I am constantly amazed at that magic that each Colombian possesses-that incredible ability to be happy. Almost no one has been left untouched by the war-many have had family members kidnapped or murdered. Most have been financially affected by the increasingly poor condition of the economy due to the struggle. More still have been forced to flee their small villages for larger cities when the rebels took over the area. However, happiness not only survives but thrives. No place is a more shining example of this than Andres’ Carne de Res.

If ever in Bogotá, take the one hour trip north to the town of Chia and visit Andres’ Carne de Res, literally one of the most unique restaurants on the face of the earth. It started years ago when Andres himself set up a small shack that specialized in steaks, South American-style-cooked on large grills. The goal was to create not only a place to eat but also a place for families to have fun together. Andres employed clowns, magicians and storytellers to entertain the children. For the adults, there were wooden picnic-style tables that would accommodate several large families so they could all participate in the conversation. There was always plenty of music and the ever-present refajo (the typical Colombian thirst-quencher made up of Colombiana, a soft-drink like cream soda, beer and a little shot of Aguardiente). Soon, the crowds swelled beyond the capacity of the small, wooden room. Andres was forced to add addition after addition throughout the years until it stands today as one long structure made up of many open-air rooms. Some rooms hold large grills in the middle. Some have a sandbox for the children. Others have a cotton candy machine and a dance floor. The place is still full of musicians, magicians and waiters who act out entire plays involving the diners.

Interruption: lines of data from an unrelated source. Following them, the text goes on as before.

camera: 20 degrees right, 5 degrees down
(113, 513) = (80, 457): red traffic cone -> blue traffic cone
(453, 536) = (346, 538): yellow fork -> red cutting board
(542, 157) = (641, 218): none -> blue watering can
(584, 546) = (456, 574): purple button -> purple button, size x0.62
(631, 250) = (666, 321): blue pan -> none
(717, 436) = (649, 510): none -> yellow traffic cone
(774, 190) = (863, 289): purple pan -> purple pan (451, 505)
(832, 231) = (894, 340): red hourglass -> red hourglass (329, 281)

What started out as a way to help the unemployed artists in the area has turned into the restaurant’s trademark-the small, handmade objects that contain Andres’ name. Order a fine Cuban cigar and receive it in a metal tube, molded and hand painted with an old bottlecap holding the cigar inside. Want some cigarettes? Get them in a small woven, hand-painted sack with you-know-who’s name conspicuously displayed. Desserts come in a large dollhouse that opens to reveal the goodies inside. Fruit is served from a Carmen Miranda-like mound on the head of a dancer attired in a flowered dress. And that’s not even mentioning the walls, floors and ceilings! Suffice it to say, it will be the most interesting way to display a menu one will ever see. A small metal box comes down from the ceiling containing the menu in such a way that one must turn the knobs to scroll through the selections. And then there’s the wall ornaments…. well, those you’ll just have to find out for yourself.

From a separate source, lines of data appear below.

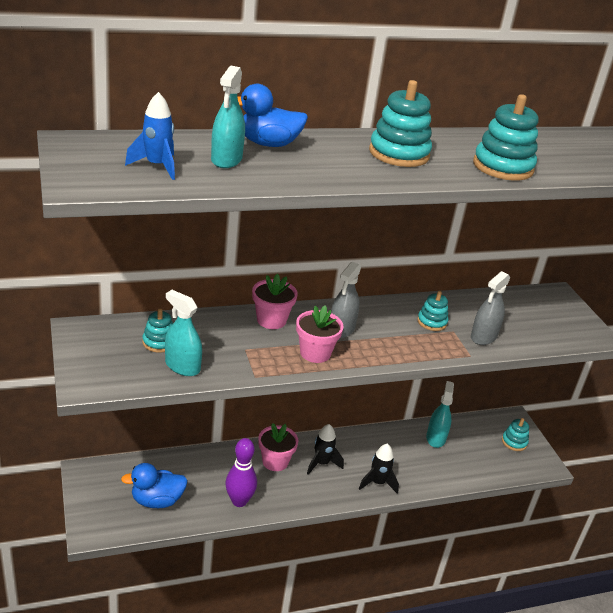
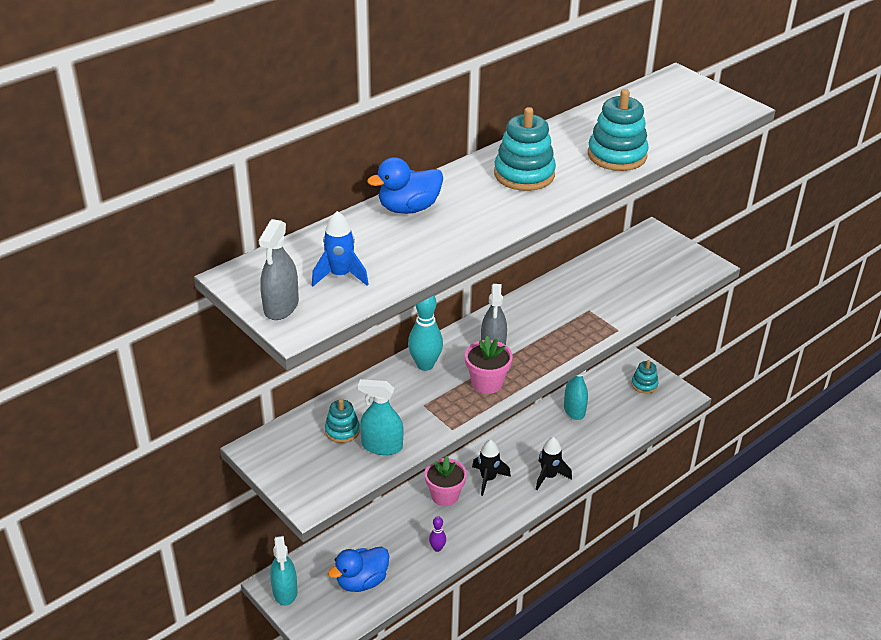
camera: 20 degrees left, 5 degrees up
(226, 159) = (390, 242): turquoise spray bottle -> turquoise spray bottle (285, 591)
(239, 501) = (437, 548): purple bowling pin -> purple bowling pin, size x0.53
(271, 320) = (425, 365): pink flower pot -> turquoise bowling pin
(432, 322) = (565, 308): turquoise stacking toy -> none
(483, 337) = (617, 305): grey spray bottle -> grey spray bottle (281, 306)

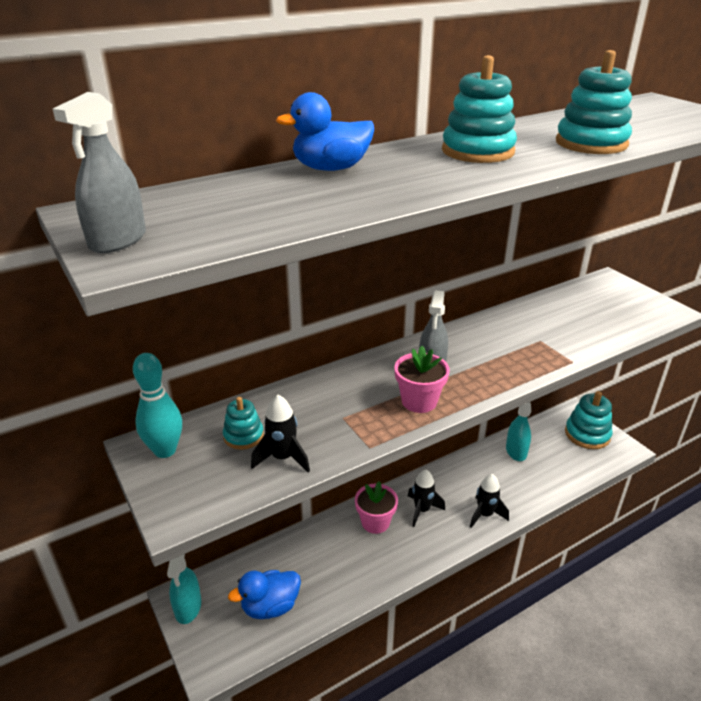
camera: 10 degrees right, 5 degrees down
(340, 275) = (215, 217): blue rocket -> none
(382, 446) = (283, 458): turquoise spray bottle -> black rocket
(425, 365) = (354, 377): turquoise bowling pin -> turquoise bowling pin (165, 450)
(437, 548) = (357, 579): purple bowling pin -> none
(644, 385) = (587, 434): turquoise stacking toy -> turquoise stacking toy, size x1.72

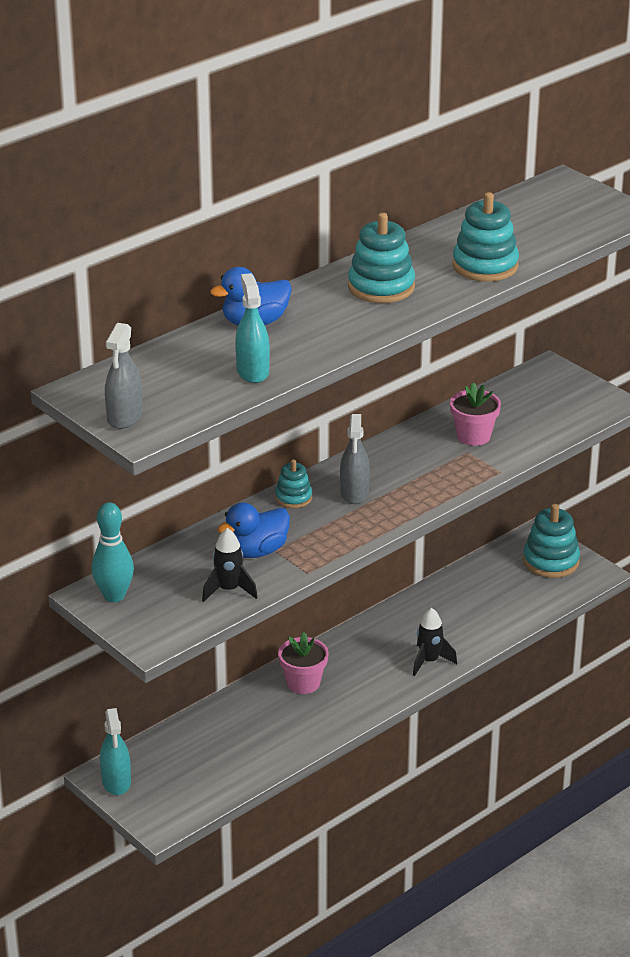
camera: 10 degrees left, 0 degrees up
(243, 436) = (184, 576): turquoise stacking toy -> turquoise stacking toy (293, 498)
(270, 606) = (206, 771): blue duck -> blue duck (256, 551)
(419, 401) = (347, 527): pink flower pot -> pink flower pot (473, 436)
(422, 510) = (355, 665): black rocket -> none
(516, 451) = (462, 590): turquoise spray bottle -> turquoise spray bottle (252, 371)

To visit Andres’ on a Sunday is to have a restaurant experience that one will remember for a lifetime. There is no talk of war at Andres’ on Sundays. There are only those beautiful Colombian smiles. Smiles from the grandparents holding the children, smiles from the children holding the free sparklers and smiles from Andres who still walks around thinking of new ideas for the walls.

Yes, Colombia is at war; no one is pretending it is not. The Colombian people have many long days ahead of them as a nation; that is a fact. However, to these daunting and dark days, they have learned to turn a face displaying a smile that is both warm and genuine and that is something we all can learn a lesson from.